#### Assigned task 1
In the forum thread on dropping tiny instructions, what were the tiny instructions planned to compete with?
#### Assigned task 2
From the thread on tiny instructions, quote the passage that begins at the words "If we decide" and stops after "into two formats.".

#### Study text
----
Proposal to drop tiny instructions

Post by **agner** » 2020-05-14, 12:58:47

At present, ForwardCom has four different instruction sizes. Most instructions use a single 32-bit code word. Instructions that need extra bits for constants, extra registers, extra option bits, etc. can use two or three 32-bit words. There is also a tiny instruction format. Two tiny instructions can be packed into a single 32-bit code word. A single tiny instruction will use 32 bits if there is no other tiny instruction that it can pair with. The tiny instructions were planned to compete with ARM Thumb instructions with no need for switching between modes.

When I make code for ForwardCom, I have noticed that most of the tiny instructions go unpaired. The situations where we have two consecutive tiny instructions that can be paired, are actually quite rare, except for the push and pop instruction pairs.

It is a design decision that no ForwardCom instruction can have more than one register output. This makes it easier for the hardware to check interdependencies, out-of-order scheduling, and to avoid the need for an extra result bus. A traditional POP instruction has two outputs: the stack pointer and the register that is popped off the stack. Therefore, the POP instruction was split into two tiny instructions that output one register each. PUSH instructions were split in a similar way to reduce complexity.

Now I am thinking that if the decoder can split a tiny instruction pair into two instructions, it might as well be able to split a word-size POP instruction into two micro-operations (µops). The extra complexity needed to handle the tiny instruction format is actually more than the complexity needed to split a POP instruction into two µops. And, while we are at it ... If a POP instruction can generate two µops, it may as well generate more than two µops. A word-size POP instruction has enough bits to specify a range of registers to pop, which register to use as stack pointer, and whether to grow the stack upwards or downwards. And similarly with push instructions. These multi-register PUSH and POP instructions may be useful for saving and restoring all registers during a task switch, as well as for multiple stacks and for saving data in general while incrementing or decrementing a pointer. I don't want to use microcode for this. Microcode is slow and inefficient. I want all complexity to be handled in hardware by state machines rather than by microcode. This limits the possible complexity of instructions, but makes the hardware more efficient.

If we decide to drop the tiny instruction format and instead allow more complexity for PUSH and POP instructions, we get the advantage of a more consistent instruction format template. The code space that is currently reserved for tiny instruction pairs can be freed to use for other purposes. In particular, the overcrowded instruction format 1.3B/1.3C could be divided into two formats.

There may be a problem with longer response times for hardware interrupts if the CPU is busy pushing a range of large vector registers. On the other hand, we have the advantage that we need fewer instructions to save all registers during an interrupt.

HubertLamontagne · Post by **HubertLamontagne** » 2020-05-15, 17:23:58

If tiny instructions are rare and are mostly used by register saving/loading to stack, and load/store multiple or load/store pair (the ARM64 equivalent) is simpler to implement, then it makes total sense to go for the multi-register loads/stores instead yeah.
----
Source records
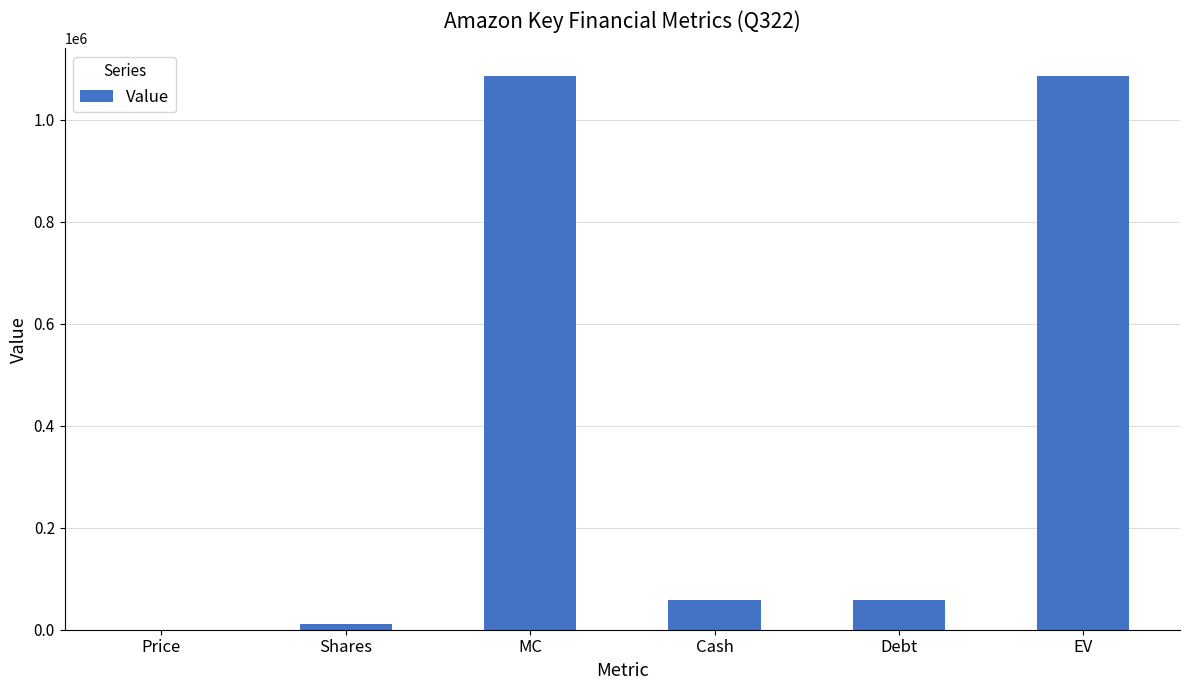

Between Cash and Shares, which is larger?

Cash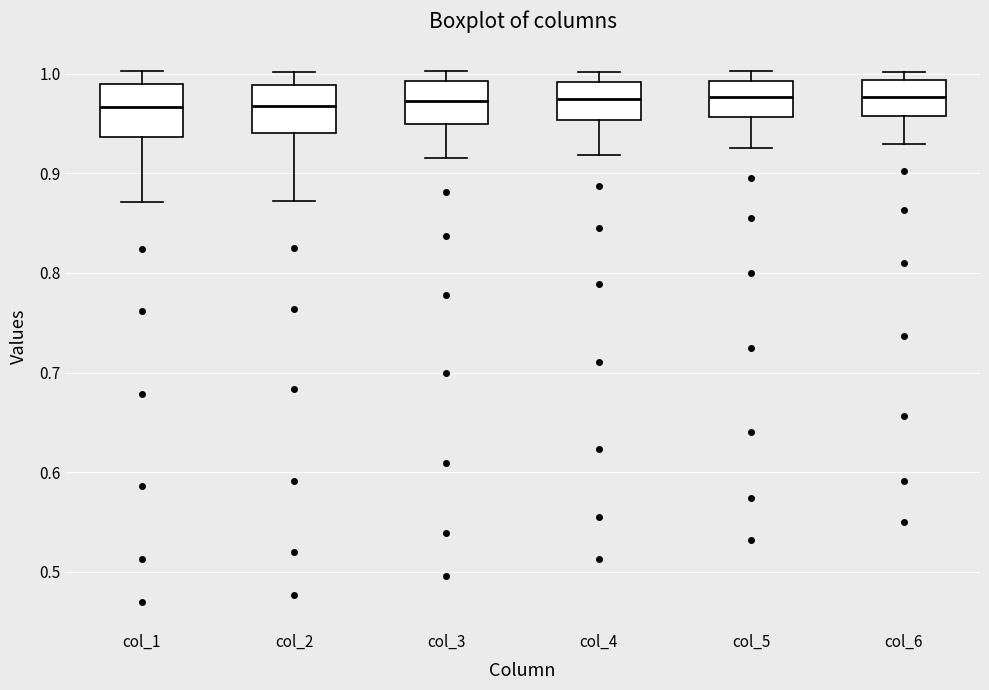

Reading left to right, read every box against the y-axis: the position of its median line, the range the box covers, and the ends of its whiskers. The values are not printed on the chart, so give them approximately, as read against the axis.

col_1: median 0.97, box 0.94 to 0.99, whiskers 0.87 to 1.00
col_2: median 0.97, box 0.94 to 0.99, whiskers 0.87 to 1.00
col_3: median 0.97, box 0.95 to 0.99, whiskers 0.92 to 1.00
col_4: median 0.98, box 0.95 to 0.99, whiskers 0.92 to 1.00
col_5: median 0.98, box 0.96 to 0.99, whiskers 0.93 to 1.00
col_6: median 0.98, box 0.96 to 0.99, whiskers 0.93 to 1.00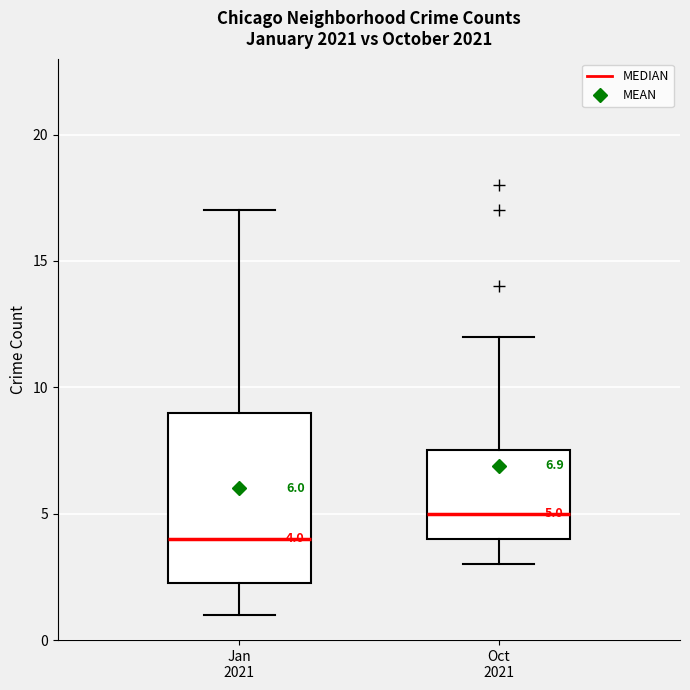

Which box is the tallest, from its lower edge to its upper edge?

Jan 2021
----
#### Answer box 1
ARM Thumb instructions.

#### Answer box 2
If we decide to drop the tiny instruction format and instead allow more complexity for PUSH and POP instructions, we get the advantage of a more consistent instruction format template. The code space that is currently reserved for tiny instruction pairs can be freed to use for other purposes. In particular, the overcrowded instruction format 1.3B/1.3C could be divided into two formats.